I'm a designer turned Materials Scientist focused on inter-sectional things like electronic textiles.
(pictured above - a heating LEL that can reach 200 degrees F)
Madison Maxey is passionate about materials and creative technology. She focuses on bringing flexible, robust circuitry (e-textiles) to scale as Founder and Technical Lead at LOOMIA (previously The Crated). Throughout the course of her work at LOOMIA, she has developed e-textiles prototypes and workshops for companies like North Face, Google, PVH, Flextronics, Adidas and Corning.
Maddy’s work has built the foundation for several pending patents and has lead to invitations to lecture at Columbia University, Parsons School of Design, NYU and University of Illinois Champaign Urbana.
In addition to e-textiles, Maddy has performed computational design and physical computing work for the F.I.T Museum, Forbes 30 Under 30 Summit, CNBC’s Jump Jive and Thrive and Google Creative Lab. She has also held creative technology residences at the School of Visual Arts, Autodesk, and Pratt’s BF+DA where she won the BF+DA Technology Innovation Award.
Forbes 30 under 30 Member, TED@NYC selected speaker, Thiel Fellow, Lord & Taylor Rose Award Recipient, Future of Storytelling Fellow, Project Diane Founder (a database of 28 black women who have raised over $1m in venture funding).
Project Runway, Intel’s America’s Next Top Maker, Good Morning America, CBS’s Jump Jive and Thrive, NPR.
Before LOOMIA, Maddy worked at General Assembly and interned at Autodesk, Tommy Hilfiger and NYLON Magazine.
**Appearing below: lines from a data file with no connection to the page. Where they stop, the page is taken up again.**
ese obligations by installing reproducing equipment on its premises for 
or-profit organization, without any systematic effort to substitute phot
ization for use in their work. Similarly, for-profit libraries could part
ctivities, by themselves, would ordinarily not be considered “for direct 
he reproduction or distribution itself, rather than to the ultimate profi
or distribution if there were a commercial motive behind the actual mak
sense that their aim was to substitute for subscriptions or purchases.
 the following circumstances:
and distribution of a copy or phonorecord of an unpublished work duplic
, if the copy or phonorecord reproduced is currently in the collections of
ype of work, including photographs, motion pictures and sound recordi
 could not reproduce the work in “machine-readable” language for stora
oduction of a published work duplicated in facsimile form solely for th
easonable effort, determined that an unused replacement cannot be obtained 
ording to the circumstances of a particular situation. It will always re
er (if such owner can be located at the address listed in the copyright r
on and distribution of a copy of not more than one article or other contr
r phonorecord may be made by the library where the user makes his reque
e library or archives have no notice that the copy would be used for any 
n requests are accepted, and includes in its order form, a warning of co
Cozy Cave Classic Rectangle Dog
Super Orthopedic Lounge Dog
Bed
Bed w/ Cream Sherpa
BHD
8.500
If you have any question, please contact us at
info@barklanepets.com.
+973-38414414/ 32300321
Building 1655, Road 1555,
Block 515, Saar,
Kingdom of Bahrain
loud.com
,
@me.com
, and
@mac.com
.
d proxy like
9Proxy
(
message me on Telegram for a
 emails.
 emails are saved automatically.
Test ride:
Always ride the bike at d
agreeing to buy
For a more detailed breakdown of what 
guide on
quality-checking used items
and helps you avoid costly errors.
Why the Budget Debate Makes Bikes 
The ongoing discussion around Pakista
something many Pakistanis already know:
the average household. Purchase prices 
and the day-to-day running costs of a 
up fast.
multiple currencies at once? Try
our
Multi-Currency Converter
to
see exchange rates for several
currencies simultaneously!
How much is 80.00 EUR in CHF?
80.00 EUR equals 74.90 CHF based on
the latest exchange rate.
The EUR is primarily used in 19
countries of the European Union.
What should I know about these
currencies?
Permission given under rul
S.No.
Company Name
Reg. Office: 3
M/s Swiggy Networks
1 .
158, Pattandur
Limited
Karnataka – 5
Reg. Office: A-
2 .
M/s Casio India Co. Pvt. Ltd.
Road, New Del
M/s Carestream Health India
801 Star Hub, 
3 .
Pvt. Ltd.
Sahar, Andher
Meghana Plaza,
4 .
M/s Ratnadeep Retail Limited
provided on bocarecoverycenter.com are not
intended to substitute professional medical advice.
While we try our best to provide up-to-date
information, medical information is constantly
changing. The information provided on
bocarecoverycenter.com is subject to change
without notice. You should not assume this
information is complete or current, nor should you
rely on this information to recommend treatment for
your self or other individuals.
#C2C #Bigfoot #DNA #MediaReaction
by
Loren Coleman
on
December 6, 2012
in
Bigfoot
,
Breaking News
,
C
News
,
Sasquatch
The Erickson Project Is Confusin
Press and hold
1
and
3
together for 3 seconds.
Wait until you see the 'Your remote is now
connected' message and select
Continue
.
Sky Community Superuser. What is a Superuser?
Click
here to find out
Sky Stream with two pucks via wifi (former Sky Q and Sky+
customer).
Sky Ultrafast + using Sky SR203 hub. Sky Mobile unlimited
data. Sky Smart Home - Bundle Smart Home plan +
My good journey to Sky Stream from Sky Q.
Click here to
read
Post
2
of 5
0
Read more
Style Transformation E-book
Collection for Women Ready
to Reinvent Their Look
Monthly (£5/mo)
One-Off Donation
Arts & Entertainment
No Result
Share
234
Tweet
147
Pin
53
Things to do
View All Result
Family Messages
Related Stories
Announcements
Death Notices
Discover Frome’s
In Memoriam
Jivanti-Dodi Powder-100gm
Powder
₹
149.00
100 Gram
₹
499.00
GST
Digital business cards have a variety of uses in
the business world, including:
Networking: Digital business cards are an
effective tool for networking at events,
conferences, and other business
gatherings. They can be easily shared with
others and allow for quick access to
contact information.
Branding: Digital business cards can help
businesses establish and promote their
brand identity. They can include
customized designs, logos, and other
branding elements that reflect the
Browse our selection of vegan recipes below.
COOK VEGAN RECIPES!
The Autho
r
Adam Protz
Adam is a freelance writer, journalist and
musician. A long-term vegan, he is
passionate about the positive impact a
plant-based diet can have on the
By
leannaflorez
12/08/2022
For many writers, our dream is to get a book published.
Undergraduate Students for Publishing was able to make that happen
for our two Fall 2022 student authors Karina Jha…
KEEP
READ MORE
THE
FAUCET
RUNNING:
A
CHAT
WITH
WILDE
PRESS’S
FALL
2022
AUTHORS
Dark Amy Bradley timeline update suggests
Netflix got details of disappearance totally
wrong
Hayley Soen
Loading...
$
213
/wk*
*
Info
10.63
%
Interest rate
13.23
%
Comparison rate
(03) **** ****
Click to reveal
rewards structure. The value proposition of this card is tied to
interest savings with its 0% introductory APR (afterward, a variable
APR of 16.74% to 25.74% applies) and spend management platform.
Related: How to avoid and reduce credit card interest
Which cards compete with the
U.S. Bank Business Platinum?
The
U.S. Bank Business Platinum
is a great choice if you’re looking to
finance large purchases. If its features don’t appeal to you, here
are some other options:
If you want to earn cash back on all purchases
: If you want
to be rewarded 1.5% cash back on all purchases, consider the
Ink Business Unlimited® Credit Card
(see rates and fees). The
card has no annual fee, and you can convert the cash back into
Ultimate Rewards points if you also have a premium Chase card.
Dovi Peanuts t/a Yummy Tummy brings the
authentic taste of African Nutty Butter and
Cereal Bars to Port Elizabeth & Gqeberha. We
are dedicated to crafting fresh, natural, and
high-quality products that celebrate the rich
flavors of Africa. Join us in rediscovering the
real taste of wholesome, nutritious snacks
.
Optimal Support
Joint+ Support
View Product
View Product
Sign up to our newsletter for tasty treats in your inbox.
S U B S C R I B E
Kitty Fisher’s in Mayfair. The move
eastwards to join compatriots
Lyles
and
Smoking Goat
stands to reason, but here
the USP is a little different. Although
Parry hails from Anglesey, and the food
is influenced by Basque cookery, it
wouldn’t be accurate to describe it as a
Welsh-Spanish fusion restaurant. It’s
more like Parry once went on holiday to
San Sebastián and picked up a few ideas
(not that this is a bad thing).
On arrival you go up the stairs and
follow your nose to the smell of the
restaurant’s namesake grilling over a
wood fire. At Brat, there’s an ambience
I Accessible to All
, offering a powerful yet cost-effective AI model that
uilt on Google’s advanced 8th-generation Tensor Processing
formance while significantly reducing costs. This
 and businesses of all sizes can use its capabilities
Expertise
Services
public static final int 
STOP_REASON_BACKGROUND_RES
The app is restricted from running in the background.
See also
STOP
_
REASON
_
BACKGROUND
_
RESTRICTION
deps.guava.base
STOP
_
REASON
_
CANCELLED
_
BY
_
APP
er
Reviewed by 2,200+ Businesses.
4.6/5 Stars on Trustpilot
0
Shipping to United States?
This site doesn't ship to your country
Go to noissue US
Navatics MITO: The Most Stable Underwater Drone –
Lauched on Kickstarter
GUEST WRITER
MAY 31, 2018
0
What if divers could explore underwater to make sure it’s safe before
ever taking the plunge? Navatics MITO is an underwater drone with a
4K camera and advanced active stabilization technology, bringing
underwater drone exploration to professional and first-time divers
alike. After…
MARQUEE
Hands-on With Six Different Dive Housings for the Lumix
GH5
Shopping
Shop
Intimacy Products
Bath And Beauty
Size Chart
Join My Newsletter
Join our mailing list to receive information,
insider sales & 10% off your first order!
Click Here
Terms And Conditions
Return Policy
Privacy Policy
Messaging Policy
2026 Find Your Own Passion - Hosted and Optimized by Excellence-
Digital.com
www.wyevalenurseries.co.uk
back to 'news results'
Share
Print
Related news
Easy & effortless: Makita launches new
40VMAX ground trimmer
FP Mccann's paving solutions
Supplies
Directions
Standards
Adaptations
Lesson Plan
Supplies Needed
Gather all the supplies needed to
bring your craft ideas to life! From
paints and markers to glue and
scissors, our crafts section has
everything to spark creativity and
Maddy has spent 5 years researching the flexible and drapable circuitry layer that comprises LOOMIA’S core technology today. This circuitry layer is creasable and washable, bringing functionality to textiles in apparel and beyond. Similar to how one can pattern a PCB to carry out an incredible number of functions, LOOMIA’s electronic layer (the LEL) can be patterned to be an antenna, light up LEDS, sense Cap touch, and heat.
LOOMIA creates innovation in smart products and related data services that brings comfort, safety and confidence to the human experience. A B2B business that serves Fortune 500 brands and manufacturers, Madison Maxey founded LOOMIA and drives their innovation and technology development.
LOOMIA was voted 2016 startup of the year by Wareable magazine.
Maddy’s Computational design work uses code and computer programs to make visual patterns that can be printed onto textiles. In her work, she uses popular algorithms and customized datasets to make striking visuals.